**DATASET RECORDS**.

====

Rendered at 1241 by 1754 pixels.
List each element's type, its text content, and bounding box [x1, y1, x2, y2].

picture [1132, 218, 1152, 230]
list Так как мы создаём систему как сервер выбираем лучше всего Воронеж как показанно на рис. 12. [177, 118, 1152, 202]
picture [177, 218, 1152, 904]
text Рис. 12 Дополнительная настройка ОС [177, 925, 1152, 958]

====

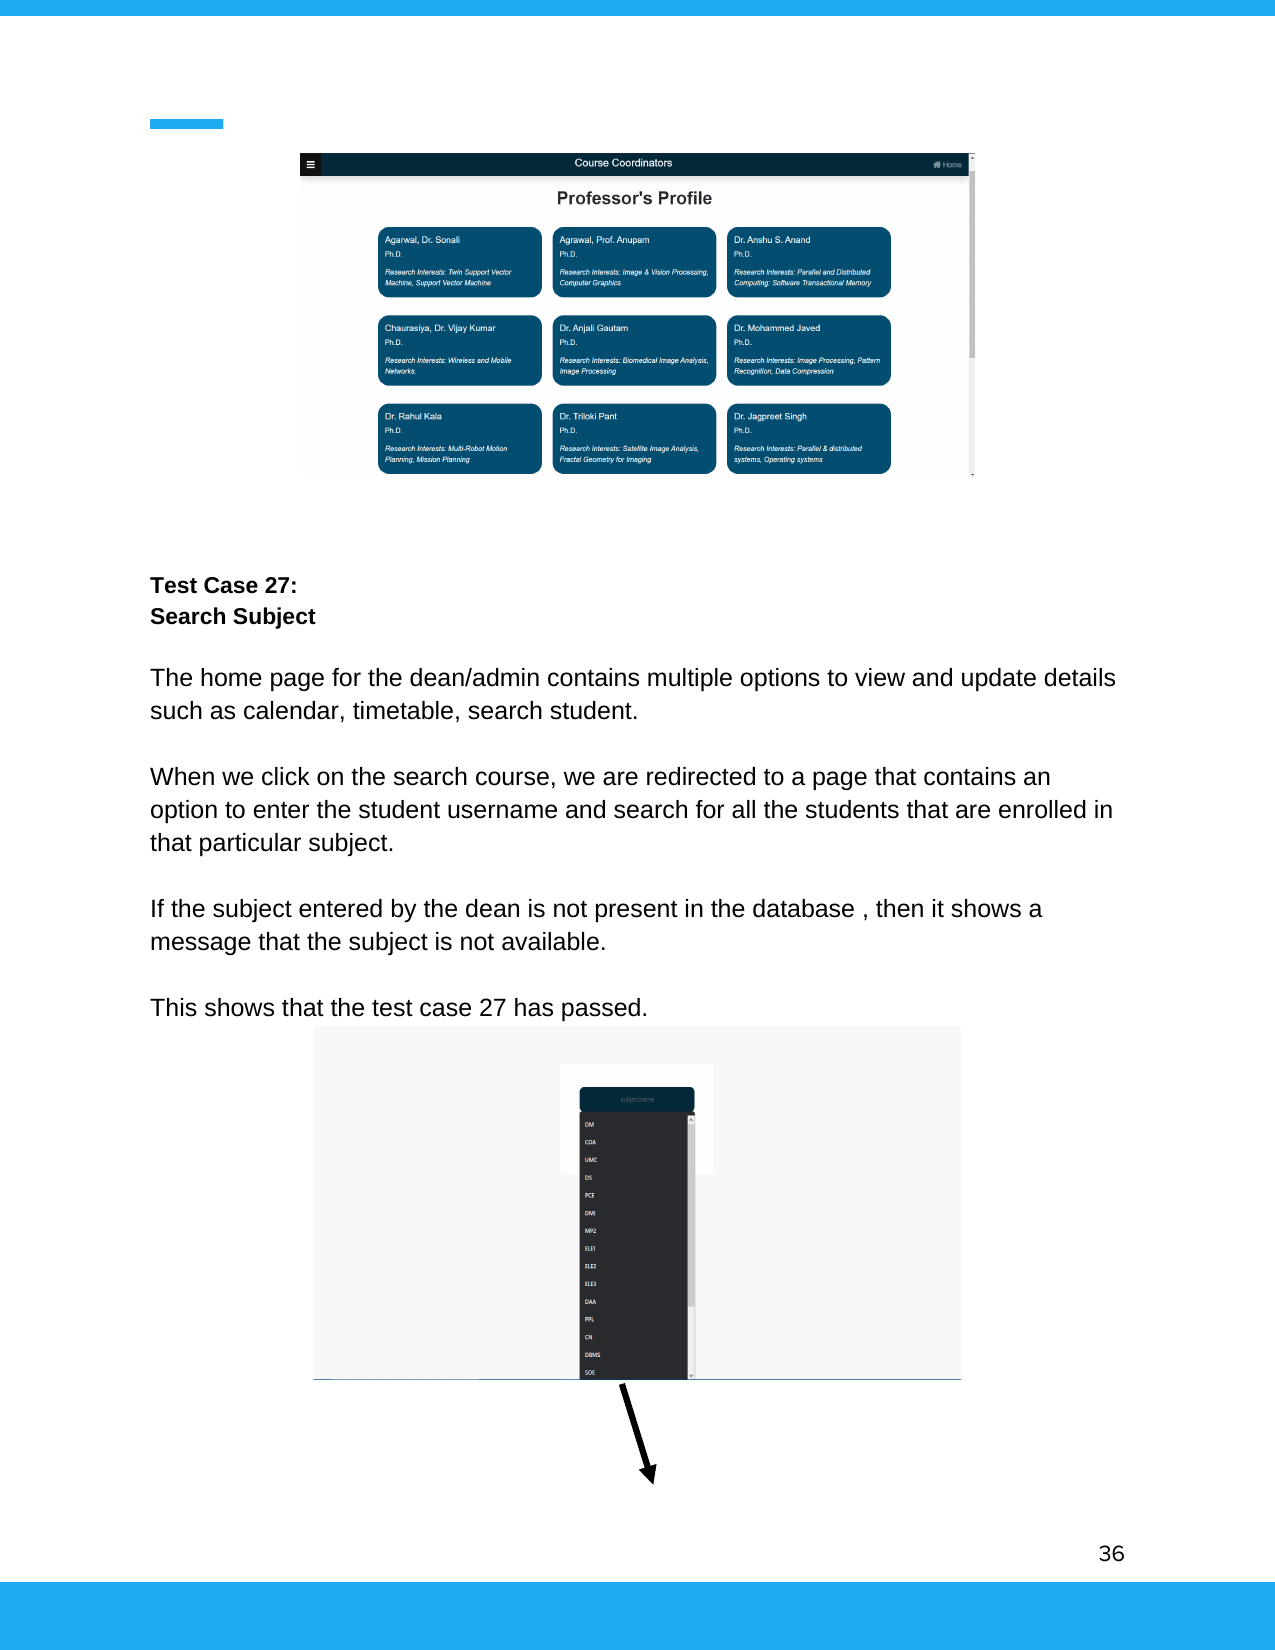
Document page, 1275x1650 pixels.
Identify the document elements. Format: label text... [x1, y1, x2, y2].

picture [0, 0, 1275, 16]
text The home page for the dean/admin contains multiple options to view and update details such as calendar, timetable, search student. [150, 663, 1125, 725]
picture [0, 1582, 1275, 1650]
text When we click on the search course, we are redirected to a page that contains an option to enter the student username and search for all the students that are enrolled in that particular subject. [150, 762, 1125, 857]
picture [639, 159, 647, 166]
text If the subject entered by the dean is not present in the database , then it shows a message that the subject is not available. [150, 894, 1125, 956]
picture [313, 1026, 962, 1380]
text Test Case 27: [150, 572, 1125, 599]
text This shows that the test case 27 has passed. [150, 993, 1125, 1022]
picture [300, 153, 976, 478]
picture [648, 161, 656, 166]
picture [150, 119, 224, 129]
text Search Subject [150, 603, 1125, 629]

====

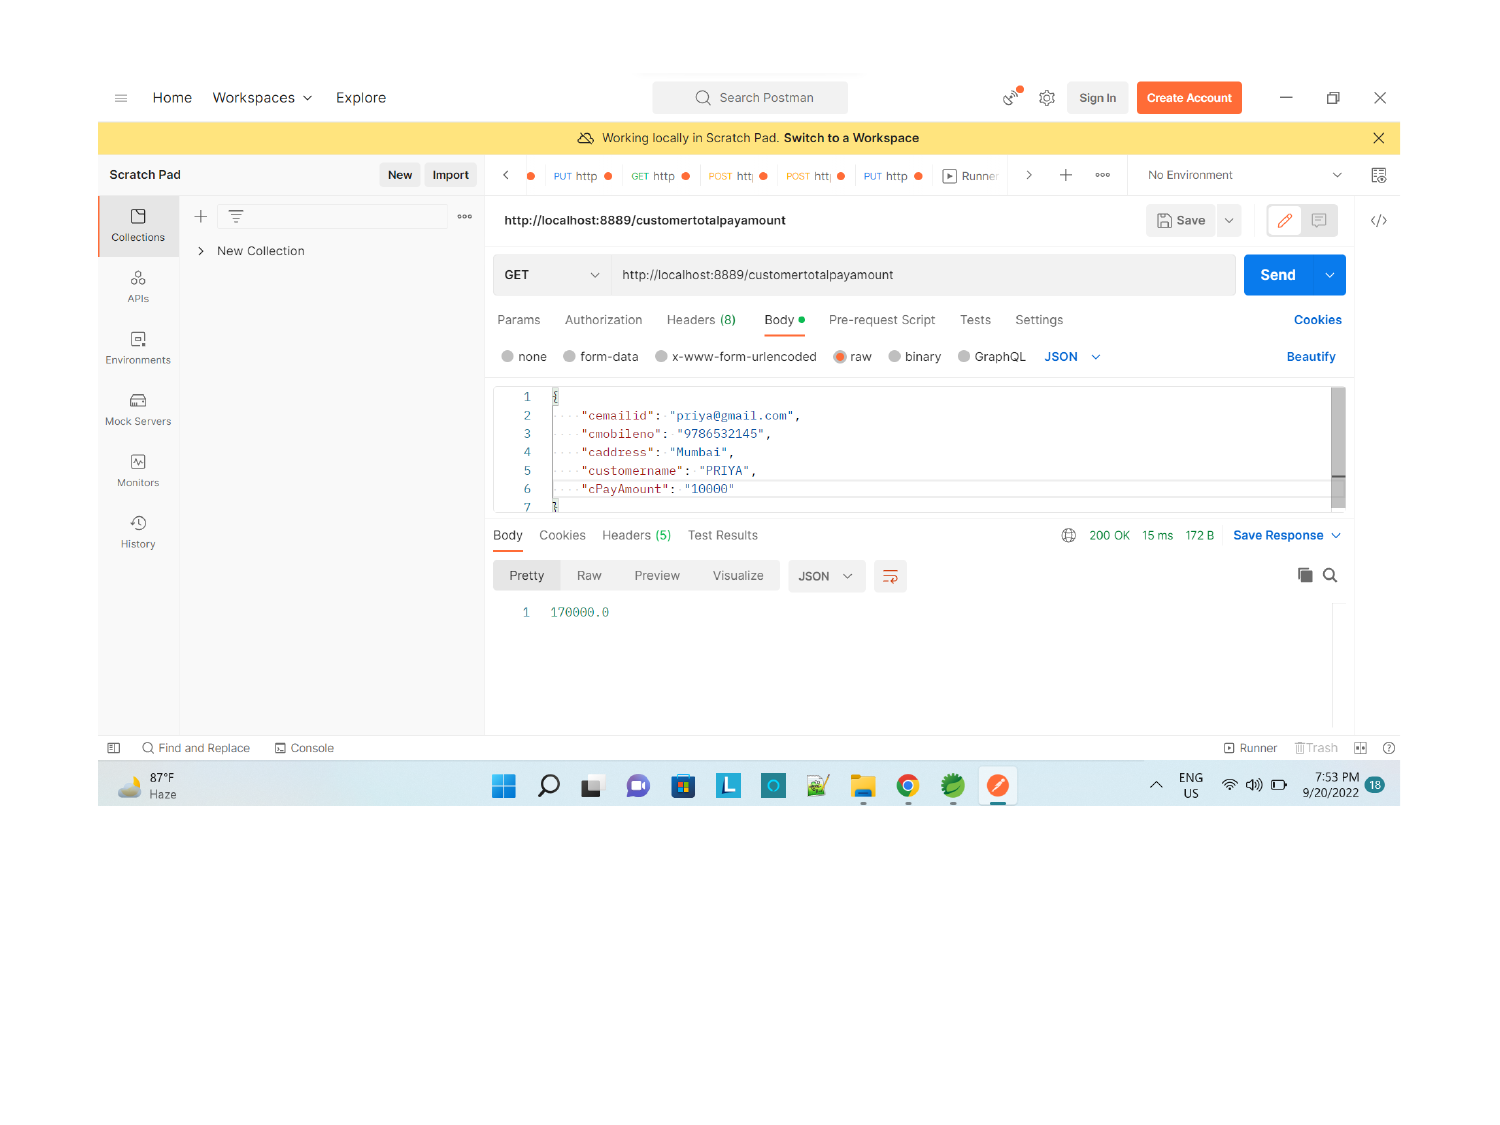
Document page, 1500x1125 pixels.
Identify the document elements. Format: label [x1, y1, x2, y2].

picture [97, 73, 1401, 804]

====

**REQUIRED ACTION**. Say how many lines in the entries include the word "pixels", with no text around the number.

**TASK OUTPUT**. 3